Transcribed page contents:
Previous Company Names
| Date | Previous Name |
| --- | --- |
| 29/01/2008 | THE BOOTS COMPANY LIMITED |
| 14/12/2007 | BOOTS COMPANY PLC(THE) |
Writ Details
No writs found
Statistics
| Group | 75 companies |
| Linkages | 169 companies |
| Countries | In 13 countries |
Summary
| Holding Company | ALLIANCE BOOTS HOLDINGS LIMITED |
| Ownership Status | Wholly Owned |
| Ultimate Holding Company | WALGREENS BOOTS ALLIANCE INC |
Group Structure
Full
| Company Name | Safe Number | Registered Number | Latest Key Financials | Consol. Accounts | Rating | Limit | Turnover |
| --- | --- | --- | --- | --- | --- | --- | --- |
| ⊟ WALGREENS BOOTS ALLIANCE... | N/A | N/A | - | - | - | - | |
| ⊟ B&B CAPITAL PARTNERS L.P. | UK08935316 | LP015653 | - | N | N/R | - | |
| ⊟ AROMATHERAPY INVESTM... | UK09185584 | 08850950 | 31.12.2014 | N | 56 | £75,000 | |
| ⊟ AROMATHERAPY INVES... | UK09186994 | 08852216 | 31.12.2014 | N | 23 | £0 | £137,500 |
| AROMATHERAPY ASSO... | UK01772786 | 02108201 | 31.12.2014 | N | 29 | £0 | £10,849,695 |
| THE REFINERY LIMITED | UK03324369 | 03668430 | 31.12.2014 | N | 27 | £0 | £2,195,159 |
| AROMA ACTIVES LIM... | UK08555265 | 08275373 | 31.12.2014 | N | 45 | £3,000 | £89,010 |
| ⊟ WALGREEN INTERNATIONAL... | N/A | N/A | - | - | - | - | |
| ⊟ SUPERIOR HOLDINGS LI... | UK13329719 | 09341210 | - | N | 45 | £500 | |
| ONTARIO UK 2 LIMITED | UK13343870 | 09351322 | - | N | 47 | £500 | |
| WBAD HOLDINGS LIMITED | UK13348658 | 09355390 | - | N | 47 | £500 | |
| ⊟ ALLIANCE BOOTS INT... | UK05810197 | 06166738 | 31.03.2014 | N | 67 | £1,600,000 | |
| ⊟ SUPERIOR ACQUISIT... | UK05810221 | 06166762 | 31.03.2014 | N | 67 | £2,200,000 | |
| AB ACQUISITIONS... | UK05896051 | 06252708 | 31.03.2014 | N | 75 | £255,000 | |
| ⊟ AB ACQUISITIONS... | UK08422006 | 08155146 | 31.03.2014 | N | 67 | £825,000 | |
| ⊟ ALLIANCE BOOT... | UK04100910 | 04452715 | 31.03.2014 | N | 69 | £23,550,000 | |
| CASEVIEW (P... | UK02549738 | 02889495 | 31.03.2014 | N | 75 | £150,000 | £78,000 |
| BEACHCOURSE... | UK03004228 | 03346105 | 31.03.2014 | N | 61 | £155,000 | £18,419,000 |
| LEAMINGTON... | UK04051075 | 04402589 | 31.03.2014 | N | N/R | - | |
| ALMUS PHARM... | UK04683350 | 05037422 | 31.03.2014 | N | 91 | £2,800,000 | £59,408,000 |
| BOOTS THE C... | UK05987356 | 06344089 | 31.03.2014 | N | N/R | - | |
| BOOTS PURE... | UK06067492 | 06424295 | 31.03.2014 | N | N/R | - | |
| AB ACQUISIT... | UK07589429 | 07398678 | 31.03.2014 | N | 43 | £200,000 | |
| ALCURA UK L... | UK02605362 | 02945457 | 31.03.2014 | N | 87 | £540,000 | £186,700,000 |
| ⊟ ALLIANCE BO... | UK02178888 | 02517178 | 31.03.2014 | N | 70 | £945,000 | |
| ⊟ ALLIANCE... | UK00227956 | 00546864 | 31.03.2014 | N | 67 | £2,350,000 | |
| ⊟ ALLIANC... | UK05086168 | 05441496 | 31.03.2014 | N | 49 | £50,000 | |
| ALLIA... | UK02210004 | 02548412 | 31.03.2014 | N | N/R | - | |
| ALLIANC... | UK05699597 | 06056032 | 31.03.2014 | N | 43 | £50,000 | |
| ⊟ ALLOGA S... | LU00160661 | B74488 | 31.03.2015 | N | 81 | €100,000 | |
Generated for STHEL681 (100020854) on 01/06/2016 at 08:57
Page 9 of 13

Activity: Report each line above containing the string "LIMITED".

Exercise result:
| 29/01/2008 | THE BOOTS COMPANY LIMITED |
| Holding Company | ALLIANCE BOOTS HOLDINGS LIMITED |
| THE REFINERY LIMITED | UK03324369 | 03668430 | 31.12.2014 | N | 27 | £0 | £2,195,159 |
| ONTARIO UK 2 LIMITED | UK13343870 | 09351322 | - | N | 47 | £500 | |
| WBAD HOLDINGS LIMITED | UK13348658 | 09355390 | - | N | 47 | £500 | |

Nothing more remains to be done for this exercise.